Tempi grami per gli arbitri. Per la verità che siano stati sempre tranquilli e sereni non è proprio il caso di dirlo. Che in precedenza abbiano avuto la possibilità di fruire di trattamenti idilliaci è a dir poco inesatto, ma che al momento la categoria sia arrivata a contare gli “assalti a 451” è a dir poco vergognoso.
E lo è ancora di più se si considera che anche nel settore giovanile, dove per logica si dovrebbe, in campo e fuori, presenziare per puro divertimento che si verifichino situazioni incresciose come quella di aggressione a un giovane arbitro o –peggio – che a un arbitro-donna sia toccata una frattura a uno zigomo con addirittura la vista compromessa.

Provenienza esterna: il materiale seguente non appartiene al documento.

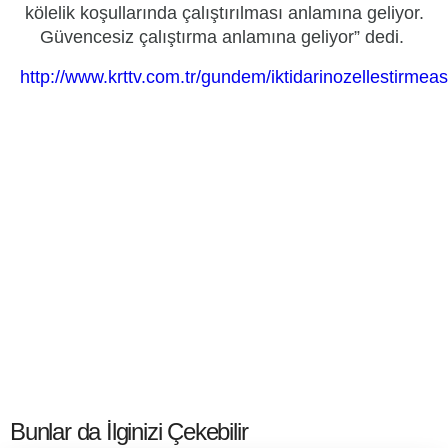
kölelik koşullarında çalıştırılması anlamına geliyor.
Güvencesiz çalıştırma anlamına geliyor” dedi.
http://www.krttv.com.tr/gundem/iktidarinozellestirmea
Bunlar da İlginizi Çekebilir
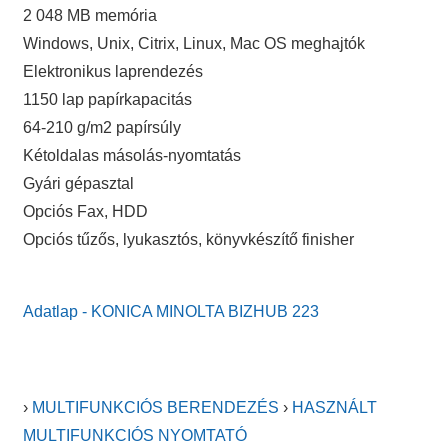
2 048 MB memória
Windows, Unix, Citrix, Linux, Mac OS meghajtók
Elektronikus laprendezés
1150 lap papírkapacitás
64-210 g/m2 papírsúly
Kétoldalas másolás-nyomtatás
Gyári gépasztal
Opciós Fax, HDD
Opciós tűzős, lyukasztós, könyvkészítő finisher
Adatlap - KONICA MINOLTA BIZHUB 223
›
MULTIFUNKCIÓS BERENDEZÉS
›
HASZNÁLT
MULTIFUNKCIÓS NYOMTATÓ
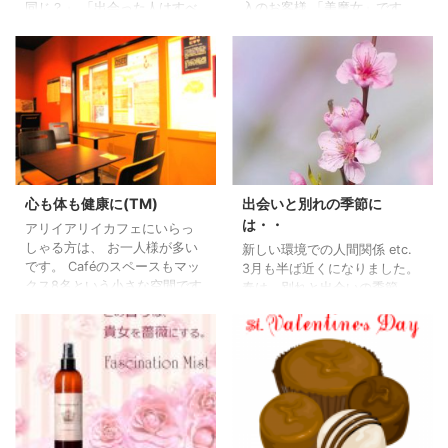
同じ？」 「出会った人はすべ
入のお客様 「美魔女」です。
て自分の鏡」と 思って過ごす
年齢は50歳代なかば。。 最
ようにしているので、 私もあ
近、発見したのですが 「美魔
あいうところがあるかな？と
女」と言われている方の共通
考えてしまいます。 最近、
点。 「髪の毛がつやつや」
遭遇した事は 1週間で2回も、
「お肌もつやつや」 トータル
後ろから走ってきた自転車に
的に綺麗なのです。 そし
乗った 初老のおじ様にぶつけ
て・・雰囲気も女性らしい
られ 謝罪もなくすごいスピー
（いやらしくない女性らし
ドで 走り去っていきました。
さ） お買い上げの商品の共通
1度目は転倒しました。 （ちな
点は 「ファシネーション」
心も体も健康に(TM)
出会いと別れの季節に
みにそこは、 自転車からは降
「ファシネーションミスト」
は・・
アリイアリイカフェにいらっ
りて下さいと 入り口に書いて
「エイジレスラスター」 特
しゃる方は、 お一人様が多い
新しい環境での人間関係 etc.
あります） &n ...
に、ファシネーションミスト
です。 Caféのスペースもマッ
3月も半ば近くになりました。
は ローズ ...
クス8名という小さな空間です
春は、別れと出会いの季節。
ので 当然と言えば当然です
卒業、就職、異動、転勤など
が・・。 常連さんいわく・・
様々な別れと出会いがある春
誰にも教えたくないお店との
です。 新しい環境を思い… ド
事・・。 そして、 店内には
キドキされている方、 ワクワ
拘りの仕掛けがあります。 (大
クされている方、 人それぞれ
袈裟な事ではないのですけど)
でしょう。 最初の印象はとて
毎日、 願いを叶えるミスティ
も大切です。 （と、脅してい
ックブレンドオイルを 加湿
るわけではありません。念の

Occorrono interventi “da codici” e da proibizione per la presenza alle partite sul campo con sensibili risarcimenti. Maggiormente nei settori giovanili sottolineando errori fatti che sono soprattutto di esempio negativo.
Ma per non mancare all’appello un episodio ha fatto scalpore anche in campo professionistico, e cioè un autentico campione che forse per avere sbagliato un rigore a danno della squadra rossonera, in cui oggi milita, o in avversione alla sua ex squadra bianconera nell’incontro finale tra due formazioni ha sferrato un attacco all’arbitro prima di essere fermato dall’intervento di altri giocatori. Il tutto, cioè, vale a qualsiasi livello.

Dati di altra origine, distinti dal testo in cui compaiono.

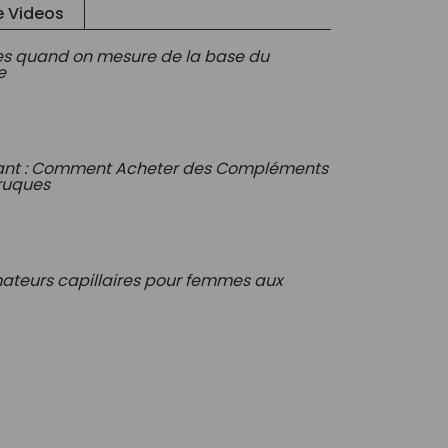
 Videos
s quand on mesure de la base du
e
ant : Comment Acheter des Compléments
rruques
ateurs capillaires pour femmes aux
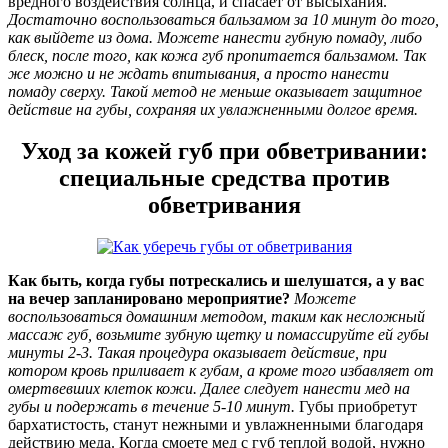
вредного воздействия солнца, и спасает от высыхания.
Достаточно воспользоваться бальзамом за 10 минут до того,
как выйдете из дома. Можете нанести губную помаду, либо
блеск, после того, как кожа губ пропитается бальзамом. Так
же можно и не ждать впитывания, а просто нанести
помаду сверху. Такой метод не меньше оказывает защитное
действие на губы, сохраняя их увлажненными долгое время.
Уход за кожей губ при обветривании:
специальные средства против
обветривания
Как быть, когда губы потрескались и шелушатся, а у вас
на вечер запланировано мероприятие?
Можете
воспользоваться домашним методом, таким как несложный
массаж губ, возьмите зубную щетку и помассируйте ей губы
минуты 2-3. Такая процедура оказывает действие, при
котором кровь приливает к губам, а кроме того избавляет от
омертвевших клеток кожи. Далее следует нанести мед на
губы и подержать в течение 5-10 минут.
Губы приобретут
бархатистость, станут нежными и увлажненными благодаря
действию меда. Когда смоете мед с губ теплой водой, нужно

Situazioni incresciose che si sono ovviamente verificate in maniera diversa e su campi “ preferiti”.
A Varese una sola volta si è verificato un “assalto” a un arbitro finito, peraltro, in maniera folkloristica.
Il direttore di gara fu costretto a partire da un’altra stazione rispetto a quella da cui sarebbe dovuto partire per evitare il rischio dei tifosi…
Ebbe, però, a insulto perenne il proprio cognome indirizzato a ogni arbitro che sul campo varesino era stato mal giudicato. In sostituzione del tradizionale “cornuto” o quant’altro.